Materials provided Start Marker

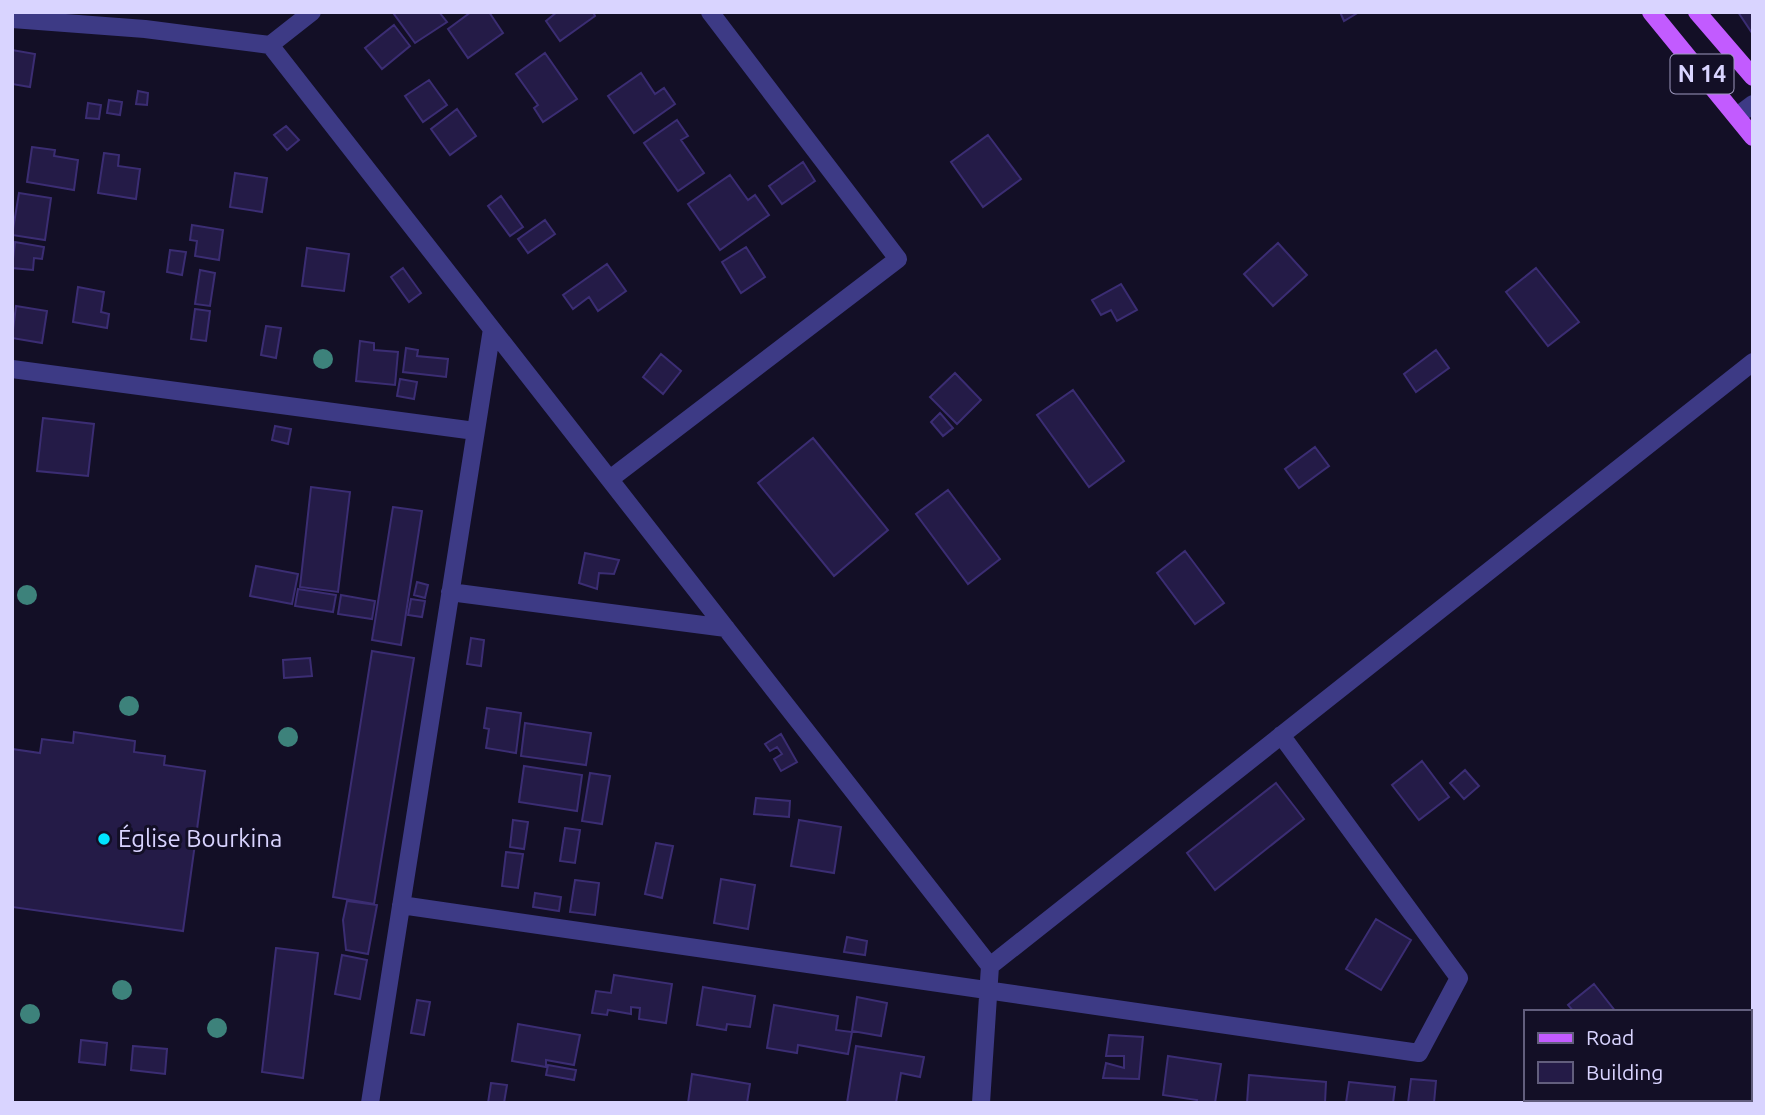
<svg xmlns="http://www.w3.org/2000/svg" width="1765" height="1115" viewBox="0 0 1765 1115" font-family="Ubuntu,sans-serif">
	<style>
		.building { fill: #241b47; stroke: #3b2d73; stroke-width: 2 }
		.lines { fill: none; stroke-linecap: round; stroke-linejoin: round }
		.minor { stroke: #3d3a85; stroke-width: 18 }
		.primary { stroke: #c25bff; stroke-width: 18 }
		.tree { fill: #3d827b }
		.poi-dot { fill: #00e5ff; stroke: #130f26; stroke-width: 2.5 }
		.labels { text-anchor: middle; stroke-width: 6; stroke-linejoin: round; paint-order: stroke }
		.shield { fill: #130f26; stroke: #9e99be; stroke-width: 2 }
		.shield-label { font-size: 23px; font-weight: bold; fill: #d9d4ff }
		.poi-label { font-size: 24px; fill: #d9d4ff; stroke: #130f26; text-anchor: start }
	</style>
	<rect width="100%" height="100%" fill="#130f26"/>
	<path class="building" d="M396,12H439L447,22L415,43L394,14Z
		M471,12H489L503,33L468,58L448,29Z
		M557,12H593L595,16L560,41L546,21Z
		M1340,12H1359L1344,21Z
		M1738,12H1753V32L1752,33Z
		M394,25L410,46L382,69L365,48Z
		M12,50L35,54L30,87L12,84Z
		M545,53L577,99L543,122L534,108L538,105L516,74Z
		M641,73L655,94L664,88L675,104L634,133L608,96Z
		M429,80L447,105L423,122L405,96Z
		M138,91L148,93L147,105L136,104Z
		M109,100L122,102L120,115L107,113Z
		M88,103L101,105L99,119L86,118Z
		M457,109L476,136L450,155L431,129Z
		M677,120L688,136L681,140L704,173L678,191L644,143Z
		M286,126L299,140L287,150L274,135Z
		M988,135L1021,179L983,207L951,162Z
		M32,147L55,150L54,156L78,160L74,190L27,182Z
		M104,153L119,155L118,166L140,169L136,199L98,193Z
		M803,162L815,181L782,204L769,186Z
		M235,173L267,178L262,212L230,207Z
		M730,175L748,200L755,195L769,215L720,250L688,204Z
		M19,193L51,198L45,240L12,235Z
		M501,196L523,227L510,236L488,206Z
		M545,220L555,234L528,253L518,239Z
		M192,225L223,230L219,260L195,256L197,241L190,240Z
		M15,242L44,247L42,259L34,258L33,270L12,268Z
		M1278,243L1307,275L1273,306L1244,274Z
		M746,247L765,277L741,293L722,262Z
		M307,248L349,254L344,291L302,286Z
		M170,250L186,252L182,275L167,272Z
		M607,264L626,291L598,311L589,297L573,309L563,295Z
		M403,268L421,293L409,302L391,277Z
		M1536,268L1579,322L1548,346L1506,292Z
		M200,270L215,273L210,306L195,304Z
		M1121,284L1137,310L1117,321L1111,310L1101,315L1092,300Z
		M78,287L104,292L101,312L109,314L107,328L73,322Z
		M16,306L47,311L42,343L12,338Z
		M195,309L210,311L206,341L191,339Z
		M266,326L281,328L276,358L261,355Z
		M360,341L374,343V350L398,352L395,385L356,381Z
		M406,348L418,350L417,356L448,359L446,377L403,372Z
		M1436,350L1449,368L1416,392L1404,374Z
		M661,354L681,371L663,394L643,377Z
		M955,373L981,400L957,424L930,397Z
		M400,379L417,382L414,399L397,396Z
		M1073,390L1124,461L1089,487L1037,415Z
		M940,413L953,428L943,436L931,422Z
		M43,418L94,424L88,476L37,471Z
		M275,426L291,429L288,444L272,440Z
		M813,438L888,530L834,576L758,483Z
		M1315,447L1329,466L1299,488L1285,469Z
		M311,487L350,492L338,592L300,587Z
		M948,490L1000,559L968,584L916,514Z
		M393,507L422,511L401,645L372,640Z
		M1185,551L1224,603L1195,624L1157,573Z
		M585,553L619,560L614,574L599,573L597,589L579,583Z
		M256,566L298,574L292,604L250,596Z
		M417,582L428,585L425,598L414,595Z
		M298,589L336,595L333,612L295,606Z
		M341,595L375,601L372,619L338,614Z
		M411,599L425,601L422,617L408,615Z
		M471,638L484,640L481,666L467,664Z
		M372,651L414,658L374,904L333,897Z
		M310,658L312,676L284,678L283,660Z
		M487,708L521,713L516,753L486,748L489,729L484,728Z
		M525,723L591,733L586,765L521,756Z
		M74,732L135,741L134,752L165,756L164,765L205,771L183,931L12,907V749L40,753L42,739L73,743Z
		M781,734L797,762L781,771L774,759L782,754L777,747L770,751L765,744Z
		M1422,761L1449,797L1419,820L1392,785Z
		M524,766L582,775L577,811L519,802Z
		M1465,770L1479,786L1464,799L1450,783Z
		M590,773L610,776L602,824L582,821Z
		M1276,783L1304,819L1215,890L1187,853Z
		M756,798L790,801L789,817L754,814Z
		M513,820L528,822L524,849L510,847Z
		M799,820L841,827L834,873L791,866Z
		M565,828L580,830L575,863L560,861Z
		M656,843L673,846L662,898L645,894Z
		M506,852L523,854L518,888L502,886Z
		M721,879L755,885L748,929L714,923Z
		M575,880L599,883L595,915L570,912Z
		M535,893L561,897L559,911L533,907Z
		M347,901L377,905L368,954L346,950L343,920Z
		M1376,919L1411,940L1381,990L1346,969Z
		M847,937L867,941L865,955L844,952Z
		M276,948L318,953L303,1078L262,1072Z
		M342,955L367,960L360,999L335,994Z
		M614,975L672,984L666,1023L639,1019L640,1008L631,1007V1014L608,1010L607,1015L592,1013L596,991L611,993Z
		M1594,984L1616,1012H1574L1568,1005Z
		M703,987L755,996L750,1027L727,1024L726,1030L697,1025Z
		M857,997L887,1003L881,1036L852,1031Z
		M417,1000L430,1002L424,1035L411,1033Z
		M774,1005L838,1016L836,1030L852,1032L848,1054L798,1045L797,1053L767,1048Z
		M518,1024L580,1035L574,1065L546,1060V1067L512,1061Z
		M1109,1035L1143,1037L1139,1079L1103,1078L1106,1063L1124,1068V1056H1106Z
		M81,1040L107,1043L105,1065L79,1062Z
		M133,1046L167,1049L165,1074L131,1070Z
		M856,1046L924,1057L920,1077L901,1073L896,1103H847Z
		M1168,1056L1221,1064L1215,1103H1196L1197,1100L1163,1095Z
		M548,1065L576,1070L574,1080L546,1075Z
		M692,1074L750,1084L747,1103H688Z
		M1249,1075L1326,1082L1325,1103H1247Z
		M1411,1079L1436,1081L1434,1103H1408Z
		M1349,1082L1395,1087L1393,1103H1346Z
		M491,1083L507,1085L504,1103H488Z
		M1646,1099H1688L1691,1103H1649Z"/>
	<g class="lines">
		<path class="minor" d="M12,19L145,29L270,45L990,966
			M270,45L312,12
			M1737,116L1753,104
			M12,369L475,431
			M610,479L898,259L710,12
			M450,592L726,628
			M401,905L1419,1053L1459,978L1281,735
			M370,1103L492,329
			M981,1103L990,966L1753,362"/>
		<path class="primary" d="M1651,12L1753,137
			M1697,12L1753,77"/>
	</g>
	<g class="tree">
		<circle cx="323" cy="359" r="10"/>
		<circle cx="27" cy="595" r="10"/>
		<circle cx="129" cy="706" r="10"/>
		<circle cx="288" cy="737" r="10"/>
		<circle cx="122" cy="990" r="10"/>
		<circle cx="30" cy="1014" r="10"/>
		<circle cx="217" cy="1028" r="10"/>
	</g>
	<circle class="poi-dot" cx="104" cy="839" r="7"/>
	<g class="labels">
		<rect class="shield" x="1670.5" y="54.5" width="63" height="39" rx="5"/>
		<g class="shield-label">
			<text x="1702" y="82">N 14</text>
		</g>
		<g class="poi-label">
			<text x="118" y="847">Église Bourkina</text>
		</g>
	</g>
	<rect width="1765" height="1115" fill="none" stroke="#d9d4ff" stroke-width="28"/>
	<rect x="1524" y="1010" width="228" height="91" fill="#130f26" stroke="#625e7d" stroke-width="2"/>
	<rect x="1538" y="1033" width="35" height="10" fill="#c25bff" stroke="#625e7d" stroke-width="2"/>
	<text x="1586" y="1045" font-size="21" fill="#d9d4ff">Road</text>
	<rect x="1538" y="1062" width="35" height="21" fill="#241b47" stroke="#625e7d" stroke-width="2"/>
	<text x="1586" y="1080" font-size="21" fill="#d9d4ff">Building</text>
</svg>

Materials provided End Marker

Description of the task: Every line in the data above that includes the word "round" should be copied.

Response box:
		.lines { fill: none; stroke-linecap: round; stroke-linejoin: round }
		.labels { text-anchor: middle; stroke-width: 6; stroke-linejoin: round; paint-order: stroke }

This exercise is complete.